Ativista e escritora, Dorcey iluminou a sexualidade LGBTQIA+ num país antes marcado pela repressão
Em 22 de maio, celebramos uma década desde o referendo histórico que legalizou o casamento entre pessoas do mesmo sexo na Irlanda, um marco que transformou o país de um bastião conservador para uma nação mais acolhedora e plural. Essa revolução social não teria sido possível sem vozes corajosas como a da poeta e ativista queer Mary Dorcey, uma das figuras mais influentes da literatura LGBTQIA+ irlandesa.
Mary Dorcey iniciou sua militância nos anos 1970, após retornar à Irlanda, onde encontrou um ambiente marcado pelo silêncio e pela repressão. Em um país onde palavras como “homossexual” e “gay” sequer eram mencionadas, Dorcey decidiu romper esse muro de invisibilidade. Ela foi cofundadora de grupos ativistas, como o Sexual Liberation Movement na Trinity College Dublin, e se tornou uma voz indispensável na luta por direitos e reconhecimento.
Quebrando tabus com poesia e ativismo
Um dos momentos mais emblemáticos de sua militância ocorreu durante a conferência Women’s Week na University College Dublin, quando Dorcey substituiu uma palestrante ausente e declarou, para choque da plateia, a frase “se o feminismo é a teoria, o lesbianismo é a prática”. A afirmação causou rebuliço e uma manchete polêmica no Irish Times no dia seguinte, mas ela não se desculpou. Para Dorcey, a beleza e a verdade da comunidade queer mereciam ser vistas e ouvidas, custasse o que custasse.
Seu primeiro livro de poemas, Kindling (1982), expressa com ousadia imagens homossexuais, dando voz a desejos antes silenciados.
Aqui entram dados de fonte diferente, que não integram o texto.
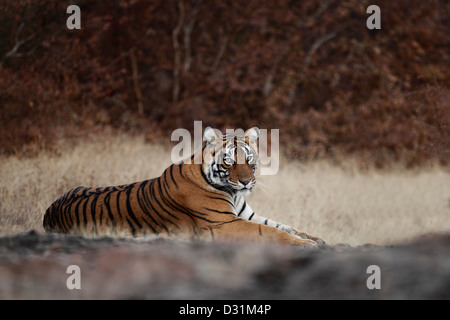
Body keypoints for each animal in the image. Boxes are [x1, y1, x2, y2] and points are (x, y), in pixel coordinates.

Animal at [44, 126, 326, 246]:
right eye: (229, 161)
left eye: (249, 159)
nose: (247, 181)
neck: (233, 193)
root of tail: (49, 211)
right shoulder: (222, 224)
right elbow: (269, 232)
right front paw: (306, 245)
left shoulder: (246, 215)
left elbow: (283, 226)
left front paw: (315, 238)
Poemas como “Night” revelam uma intimidade vibrante e profunda, desafiando a invisibilidade que cercava a sexualidade queer na Irlanda. Mesmo dentro da comunidade, seu estilo direto causava desconforto, mas Dorcey sempre acreditou no poder da literatura para despertar consciência política e social.
Literatura que libertou desejos e abriu caminhos
Em 1989, Dorcey lançou sua coleção de contos A Noise from the Woodshed, que veio logo após uma decisão histórica do Tribunal Europeu de Direitos Humanos que obrigou a Irlanda a descriminalizar a homossexualidade masculina. Embora o lesbianismo nunca tenha sido explicitamente criminalizado no país, os contos de Dorcey foram pioneiros ao retratar mulheres lésbicas autônomas, que vivem seus desejos sem medo.
Esse trabalho recebeu o prêmio Rooney de Literatura Irlandesa e consolidou Dorcey como uma voz essencial para a literatura queer. Seus textos abordam a tensão entre o tradicional e o emergente, revelando as possibilidades de uma vida queer em meio a um contexto cultural ainda em transformação.
Bisexualidade e amor além das normas
O romance Biography of Desire (1997) é outro marco da autora, explorando de forma inédita a bissexualidade na literatura irlandesa. A história acompanha Katherine, que deixa o casamento para viver um relacionamento intenso com Nina, enfrentando medos reais sobre a guarda dos filhos devido ao preconceito legal e social. O livro antecipa debates que viriam a tona no referendo de 2015, ao mesmo tempo em que celebra a fluidez do amor e dos desejos.
Dorcey defende uma visão inclusiva e libertadora: “Devíamos ser todos bissexuais… Homens aprenderiam a se entregar aos prazeres… e mulheres aprenderiam a se satisfazer, em vez de esperar passivamente.” Seu compromisso é com a universalidade do amor humano, convidando o leitor a transcender rótulos e abraçar a diversidade do desejo.
Legado e influência para gerações LGBTQIA+
Hoje, Mary Dorcey continua ativa na literatura e reconhecida como membro da prestigiada Aosdána, organização de artistas da Irlanda. Sua obra mais recente, Life Holds its Breath (2022), reflete sobre sua trajetória e legado, encerrando com o poema “Banshee”, que declara: “Somos as mulheres sobre as quais nossas mães nos alertaram.”
Mary Dorcey é um farol que ilumina a luta e a beleza da identidade queer, inspirando gerações a romperem o silêncio e celebrarem o amor em todas as suas formas. Sua poesia e ativismo são um convite vibrante para que a comunidade LGBTQIA+ do Brasil e do mundo se reconheça na potência de sua própria voz.